How to address the doping problem in athletics
So what needs to be done to clean athletics? I believe the powers that be can control the drugs issue in athletics. We have already seen the increase in the minimum WADA ban from two years to four and the introduction of blood profiling, for example. I welcome all these and I think we are in a better place now for catching the cheats.
It has to start at home, in each country, as it stands some are better than others with regard to testing. The anti-doping programme in Ireland is taken seriously.
The Irish Sports Council fund and run the programme, and in 2013 a total of 868 tests were carried out including 192 blood tests, that’s a 44% increase on 2012.
Athletics was the most tested sport with 165 total tests over 12 months. The council also conducts testing under the ‘User Pays Programme’. This is where a sporting organisation pays for additional testing.
During 2013, 225 tests were conducted under this programme, the biggest number of 102 tests on behalf of Athletics Ireland, the governing body for athletics in Ireland.
The total cost to run this programme in 2013 was €1.2m. The UK invests £6m and in October 2014 Kenya were forced by WADA to set up a national anti-doping agency with an investment of $50,000.

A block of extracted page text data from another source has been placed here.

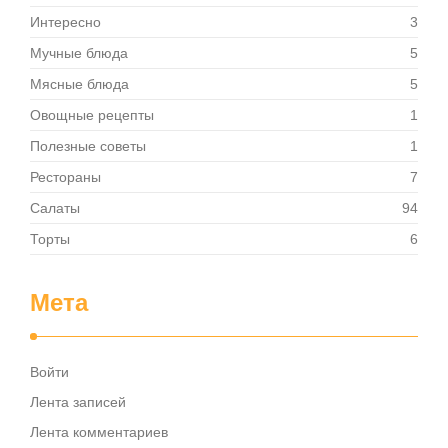
Интересно
3
Мучные блюда
5
Мясные блюда
5
Овощные рецепты
1
Полезные советы
1
Рестораны
7
Салаты
94
Торты
6
Мета
Войти
Лента записей
Лента комментариев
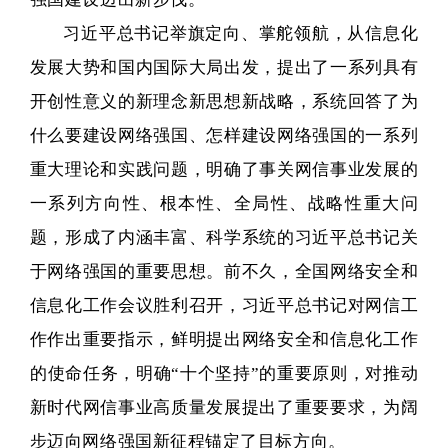
习近平总书记举旗定向、掌舵领航，从信息化
发展大势和国内国际大局出发，提出了一系列具有
开创性意义的新理念新思想新战略，系统回答了为
什么要建设网络强国、怎样建设网络强国的一系列
重大理论和实践问题，明确了事关网信事业发展的
一系列方向性、根本性、全局性、战略性重大问
题，形成了内涵丰富、科学系统的习近平总书记关
于网络强国的重要思想。前不久，全国网络安全和
信息化工作会议胜利召开，习近平总书记对网信工
作作出重要指示，鲜明提出网络安全和信息化工作
的使命任务，明确“十个坚持”的重要原则，对推动
新时代网信事业高质量发展提出了重要要求，为阔
步迈向网络强国新征程锚定了目标方向。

There are still too many inconsistencies between countries, if Ireland is doing it then it’s only fair every other country should be. All that clean athletes wish for is a level playing field.
There has been talk about an independent body testing athletes; personally I can’t see that happening as it is far too expensive. It is estimated that costs would run over $100m a year.

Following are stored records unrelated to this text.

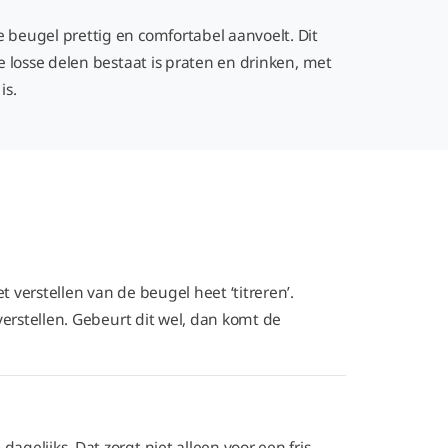
beugel prettig en comfortabel aanvoelt. Dit
 losse delen bestaat is praten en drinken, met
 is.
verstellen van de beugel heet ‘titreren’.
erstellen. Gebeurt dit wel, dan komt de
elijks. Dat zorgt niet alleen voor een fris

The IAAF needs to get tough on the track and in the courts. They have to find a way in the legal landscape to ban athletes. Too many athletes have overturned bans in the courtroom and returned to the track.
In cycling, the UCI (cycling’s world governing body) said they will ban teams with more than two failed tests, is this something the IAAF could do to countries with regular failed tests, ban them from championships?
Athletics is receiving bad press on the back of increasing high-profile positive tests.
The positive is that they are catching those that wish to cheat, but it’s a shame that we have to invest so much money on anti-doping measures, and not in helping our law-abiding athletes to perform.